WHAT IS BEING ASKED -> None of the pictures should be copied, though every line of the listing must be printed exactly.

DATASET EXTRACT ->
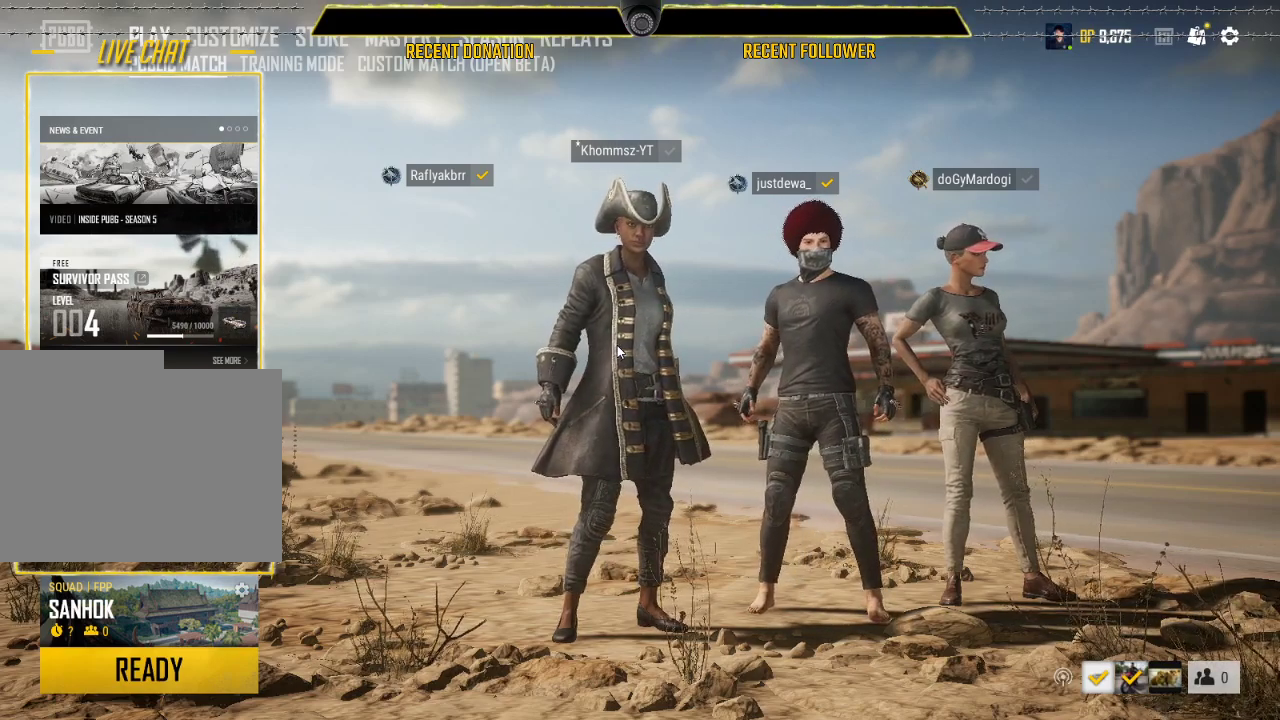
{"keys": [], "mouse": ["left"], "events": []}
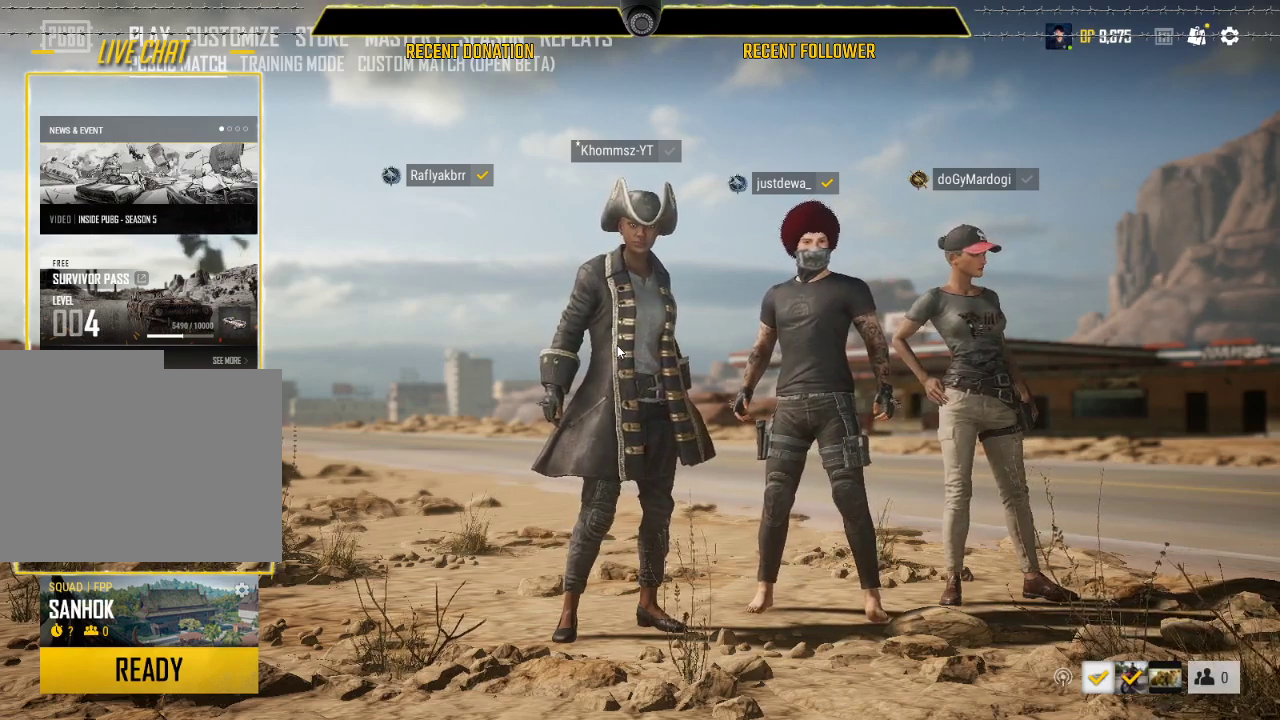
{"keys": [], "mouse": ["left"], "events": []}
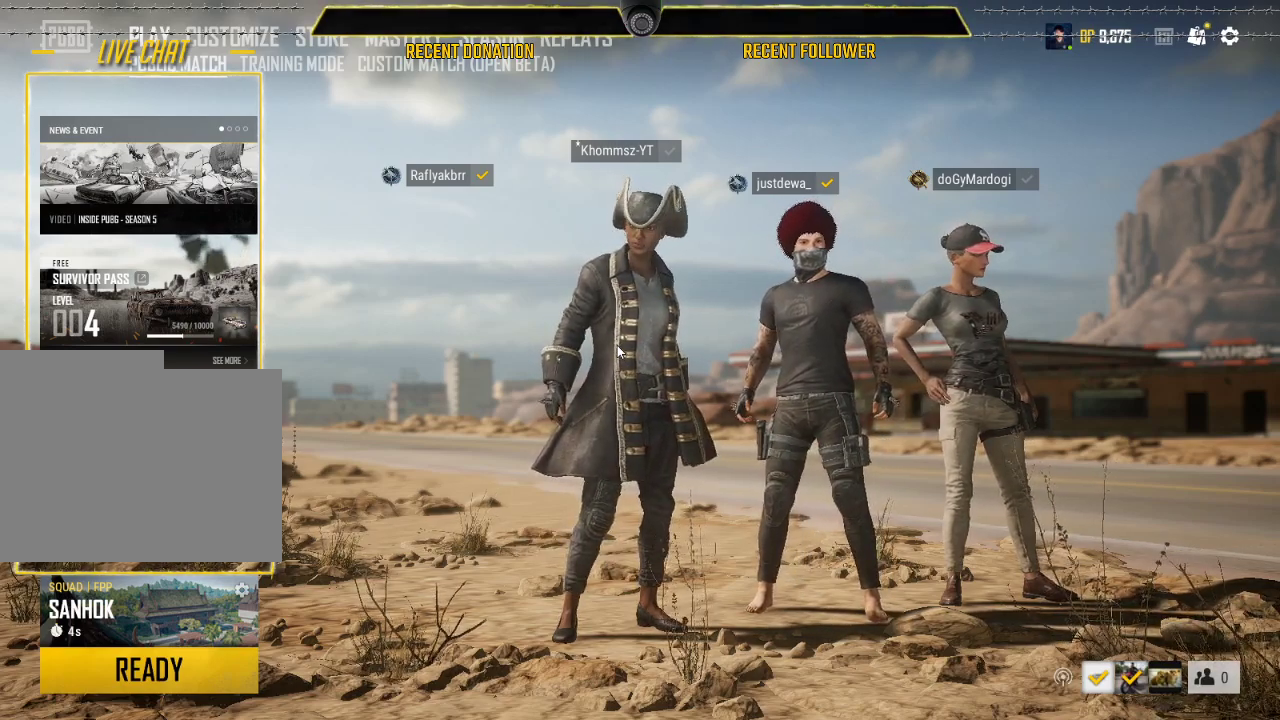
{"keys": [], "mouse": ["left"], "events": []}
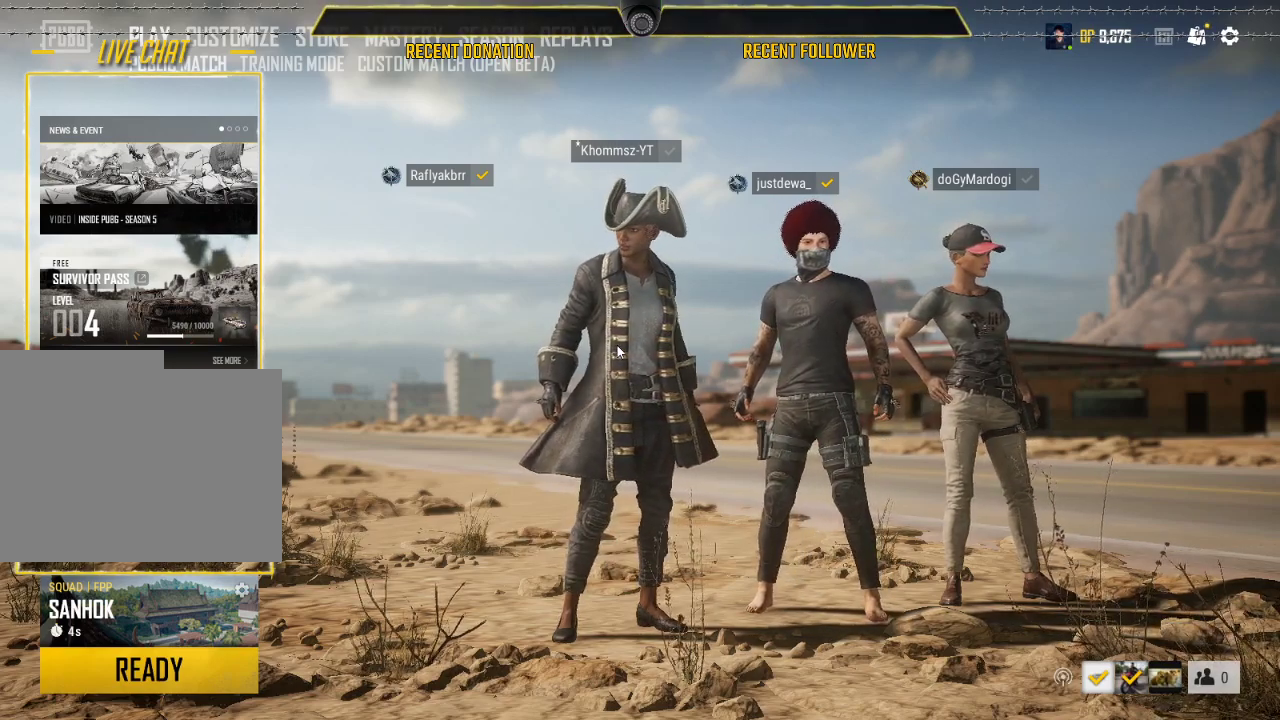
{"keys": [], "mouse": ["left"], "events": []}
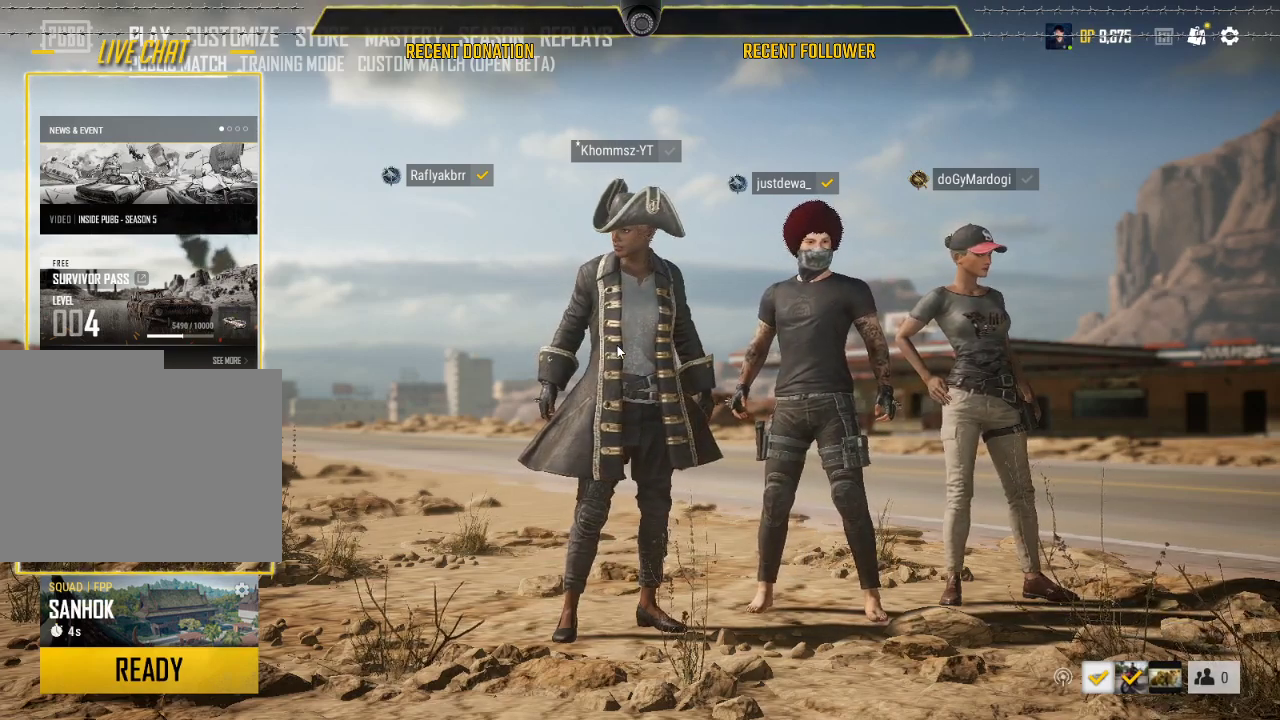
{"keys": [], "mouse": ["left"], "events": []}
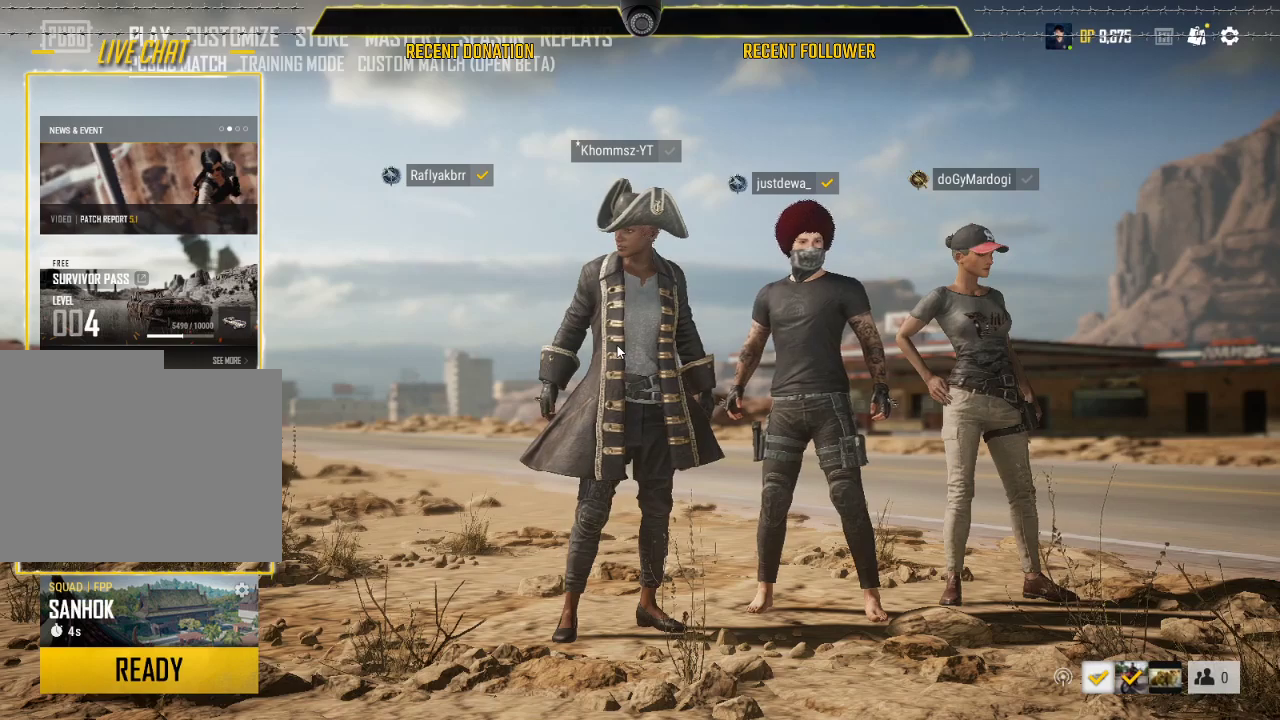
{"keys": [], "mouse": ["left"], "events": []}
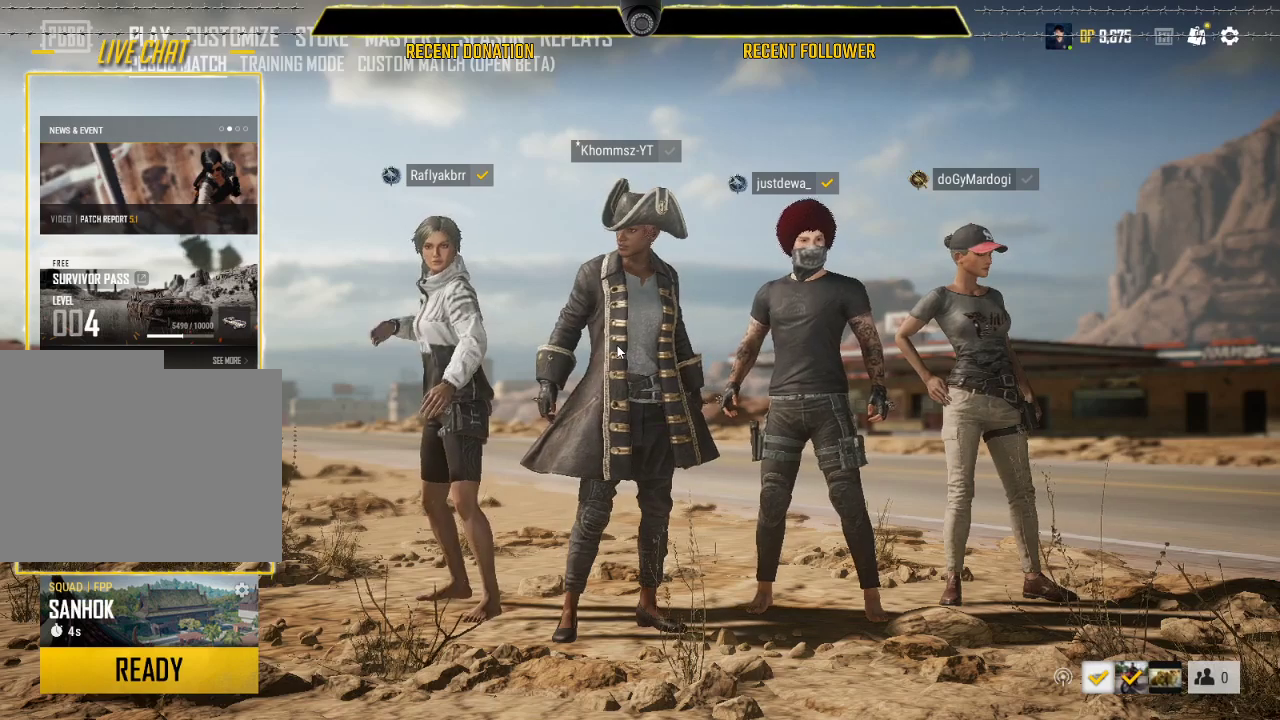
{"keys": [], "mouse": ["left"], "events": []}
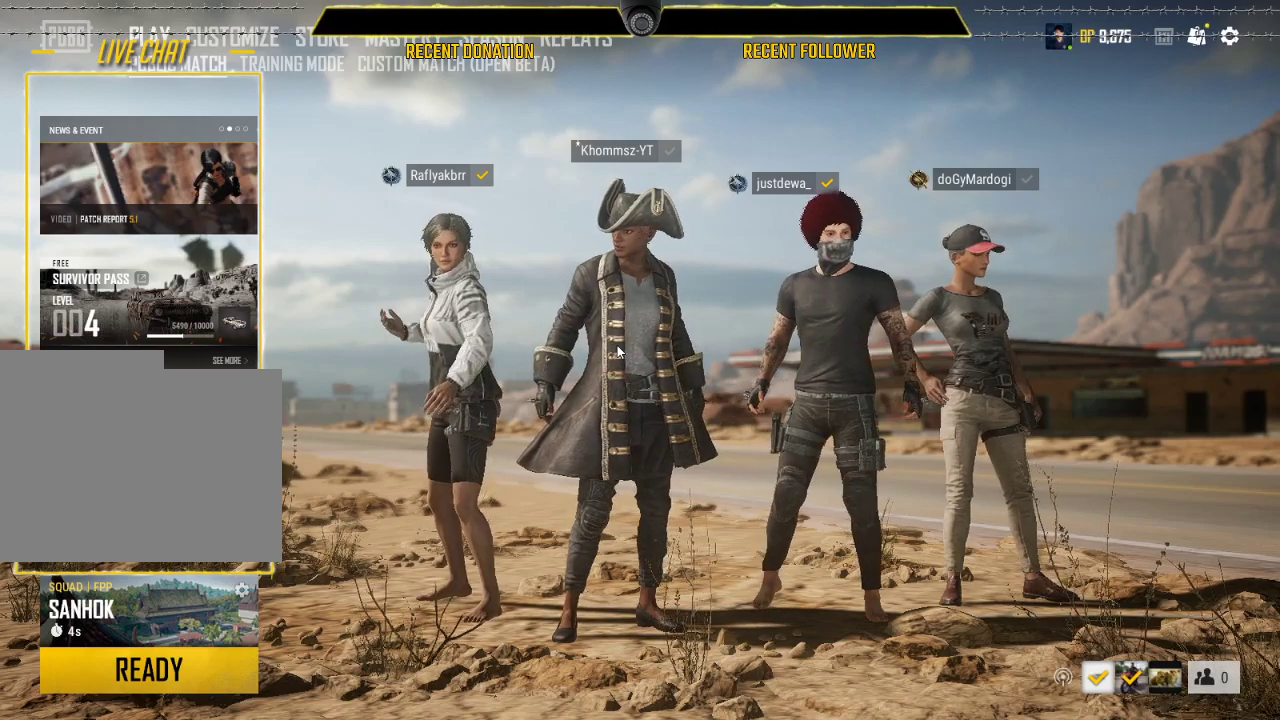
{"keys": [], "mouse": ["left"], "events": []}
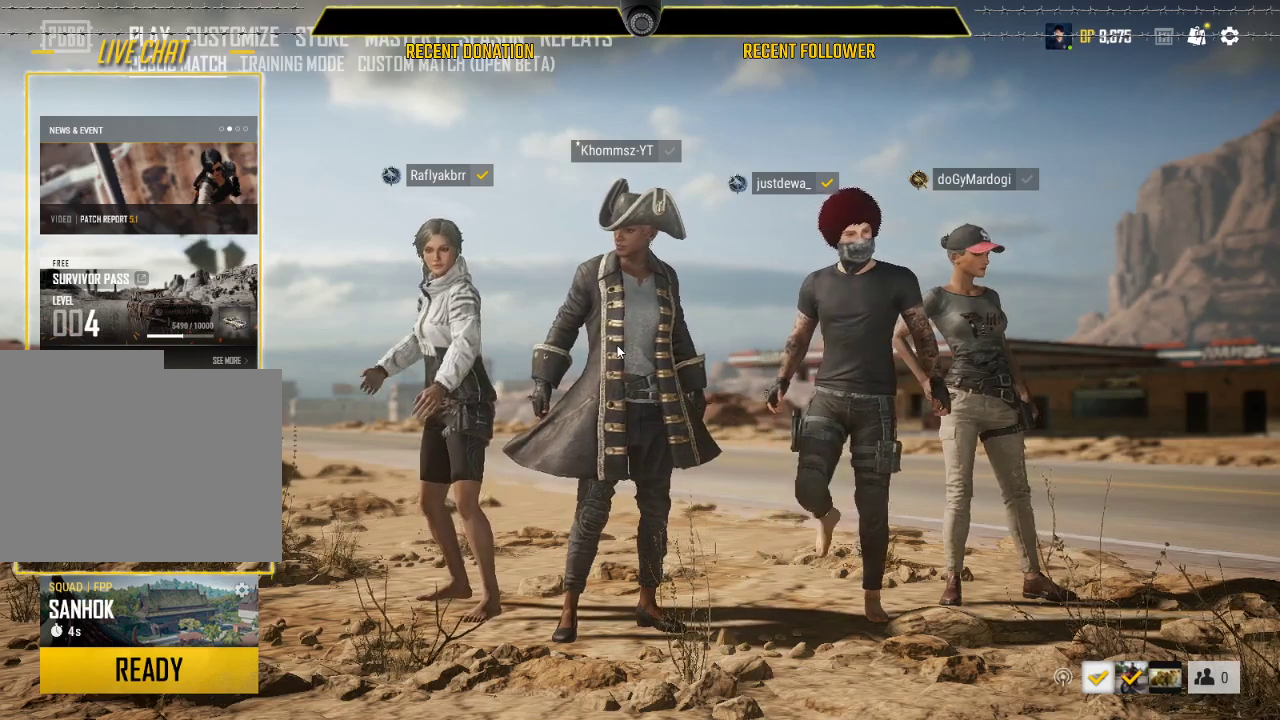
{"keys": [], "mouse": ["left"], "events": []}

TASK RESULT ->
{"keys": [], "mouse": ["left"], "events": []}
{"keys": [], "mouse": ["left"], "events": []}
{"keys": [], "mouse": ["left"], "events": []}
{"keys": [], "mouse": ["left"], "events": []}
{"keys": [], "mouse": ["left"], "events": []}
{"keys": [], "mouse": ["left"], "events": []}
{"keys": [], "mouse": ["left"], "events": []}
{"keys": [], "mouse": ["left"], "events": []}
{"keys": [], "mouse": ["left"], "events": []}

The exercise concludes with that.